Стивен вспомнил, как на прошлой неделе она играла «К Элизе» и одиннадцать раз сбилась, лукаво улыбнулся.
- Только для скрипки…
-Что? – не понял Стивен и взглянул ей в глаза.
 - Буду писать для скрипки, папа вчера купил мне скрипку...
- Правда?
Она покачала головой.
- Жалко, что ты будешь изучать вулканы… наверное, тебе всегда придётся быть в разъездах и ты не сможешь приходить на мои сольные концерты!
Она вздохнула, поправила неуклюжий фиолетовый бант, и на её бледных щеках заиграл румянец. 

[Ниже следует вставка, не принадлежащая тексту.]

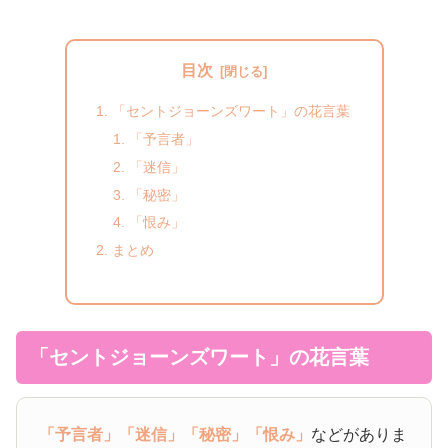
目次
「セントジョーンズワート」の花言葉
「予言者」
「迷信」
「秘密」
「恨み」
まとめ
「セントジョーンズワート」の花言葉
「予言者」
「迷信」
「秘密」
「恨み」
などがありま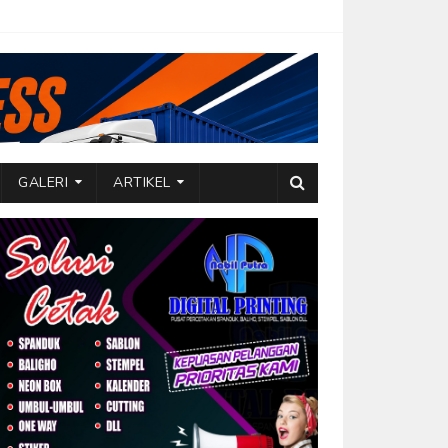
GALERI
ARTIKEL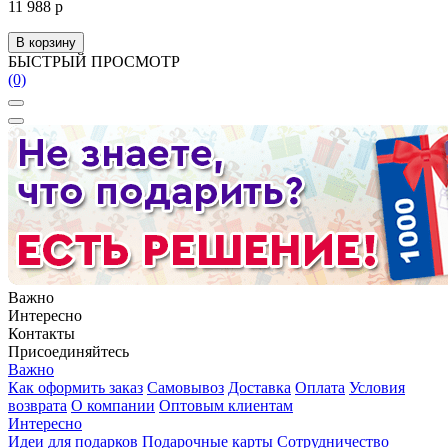
11 988 р
В корзину
БЫСТРЫЙ ПРОСМОТР
(0)
Важно
Интересно
Контакты
Присоединяйтесь
Важно
Как оформить заказ
Самовывоз
Доставка
Оплата
Условия
возврата
О компании
Оптовым клиентам
Интересно
Идеи для подарков
Подарочные карты
Сотрудничество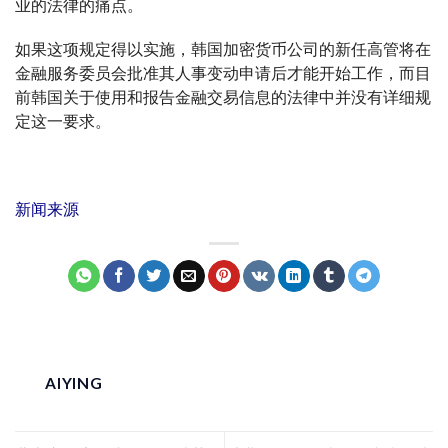
业的法律的痛点。
如果这项规定得以实施，韩国加密货币公司的新任高管将在
金融服务委员会批准其人事变动申请后才能开始工作，而目
前韩国关于使用和报告金融交易信息的法律中并没有详细规
定这一要求。
新闻来源
AIYING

Он сразу вспомнил, как такой же румянец заиграл в шестнадцать, когда он впервые её  поцеловал, как от счастья пылали её щёки, когда она поступила в консерваторию, закончила её и стала одиннадцатой скрипкой в оркестре. А Лесли Чан в то время уже писал под странным и практически не нужным псевдонимом «неизвестно» эпиграммы и сюиты для рояля, а позже для всего духового оркестра. Через год она оказалась на улице с маленьким чемоданом вещей в правой руке и со скрипичным футляром в левой. Из оркестра в тяжёлое время увольняли всех непригодных. Она долго плакала, уткнувшись в не по-мужски хрупкое плечо Лесли Чана и уехала в родной город. На следующий день он примчался в Дом Музыки, потребовав Педро. Стал угрожать, что не станет писать для него, если Мари Зенано не вернётся в оркестр.

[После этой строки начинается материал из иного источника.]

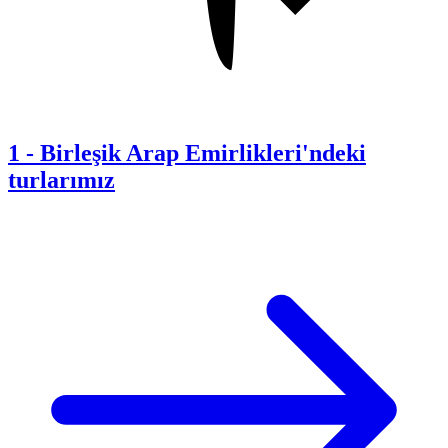
1
-
Birleşik Arap Emirlikleri'ndeki
turlarımız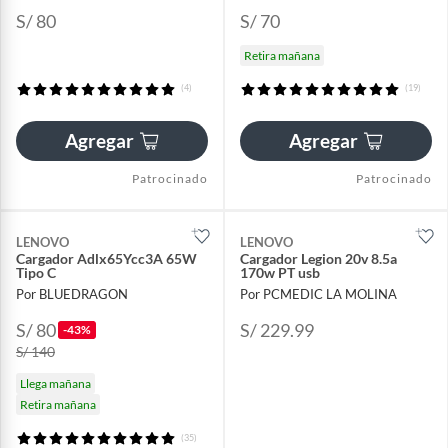
S/ 80
S/ 70
Retira mañana
(4)
(19)
Agregar
Agregar
Patrocinado
Patrocinado
LENOVO
LENOVO
Cargador Adlx65Ycc3A 65W
Cargador Legion 20v 8.5a
Tipo C
170w PT usb
Por BLUEDRAGON
Por PCMEDIC LA MOLINA
S/ 80
S/ 229.99
-43%
S/ 140
Llega mañana
Retira mañana
(35)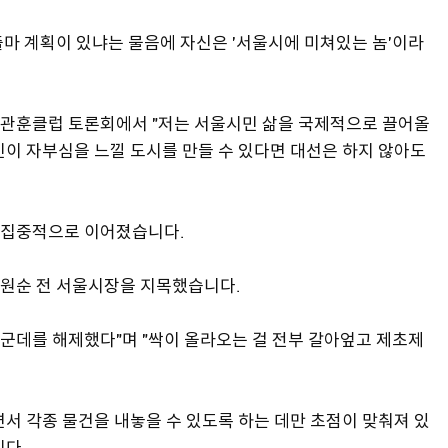
마 계획이 있냐는 물음에 자신은 '서울시에 미쳐있는 놈'이라
린 관훈클럽 토론회에서 "저는 서울시민 삶을 국제적으로 끌어올
민이 자부심을 느낄 도시를 만들 수 있다면 대선은 하지 않아도
 집중적으로 이어졌습니다.
원순 전 서울시장을 지목했습니다.
89군데를 해제했다"며 "싹이 올라오는 걸 전부 갈아엎고 제초제
서 각종 물건을 내놓을 수 있도록 하는 데만 초점이 맞춰져 있
니다.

Мари вернули. Она стала даже лучше играть, но её собственные композиции с треском проваливались, и она перестала писать.  Замуж за Стивена она не вышла, познакомилась с Эвином, восьмой трубой в духовом и родила ему синеглазого мальчугана…
- Мари Зенано! – вдруг громом разнёсся по залу приветственный крик Педро, - рапсодия «Alucinatio», автор неизвестен!

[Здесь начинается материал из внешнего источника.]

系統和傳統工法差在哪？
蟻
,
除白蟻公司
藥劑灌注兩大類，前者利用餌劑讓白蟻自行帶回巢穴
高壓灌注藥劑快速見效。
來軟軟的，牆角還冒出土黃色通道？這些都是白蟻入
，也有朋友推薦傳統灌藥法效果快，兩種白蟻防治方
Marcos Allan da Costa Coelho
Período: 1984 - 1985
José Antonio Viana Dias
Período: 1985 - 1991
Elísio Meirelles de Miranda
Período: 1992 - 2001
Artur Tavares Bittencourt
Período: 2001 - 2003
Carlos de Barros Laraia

  После аплодисментов стало тихо. И она вышла на сцену. Мягкий тёплый свет окутал её маленькую нежную фигурку. Она красива, стройна и божественна. Нежно и плавно взяла скрипку, прикоснулась смычком к струнам… сердце Стивена на мгновение остановилось, она заиграла. Зелёные глаза, распущенные, мерцающие от света, как у ангела, волосы, фиолетовая лента… пылающие щёки…. Снова зелёные глаза! Прикосновение её руки, смех… голос. Её нежное святое, святое имя «Мари…».
Букет он не вынес уже в сотый раз. Оставил лежать в кресле… Поднялся и задурманенный побрёл к выходу. Уже смеркалось, когда он вышел на свой тротуар, увидел персиковое дерево, вздохнул и замер на секунду. Кажется, он забыл, что близорук. Небо было ближе… сладкий аромат персика отчётливее и нежнее. Он увидел, как на его террасе ветер играет бежевой занавеской… 
Он сел на тротуар, забыв про итальянский пиджак  и заплакал. Мимо пролетела белая бабочка, далеко завизжал автомобиль, а его тротуар был одинок и тих, почти всегда, и дом казался нежилым.
Утирая слёзы, он поднялся наверх.Не помня себя, добрался до кабинета, открыл рояль, взял белый лист и размашисто вывел скрипичный ключ. Рядом нежно и медленно, словно не писал, а произносил сердцем заветное «Мари»… и тут же, мельче, в скобках выводил: «для скрипки».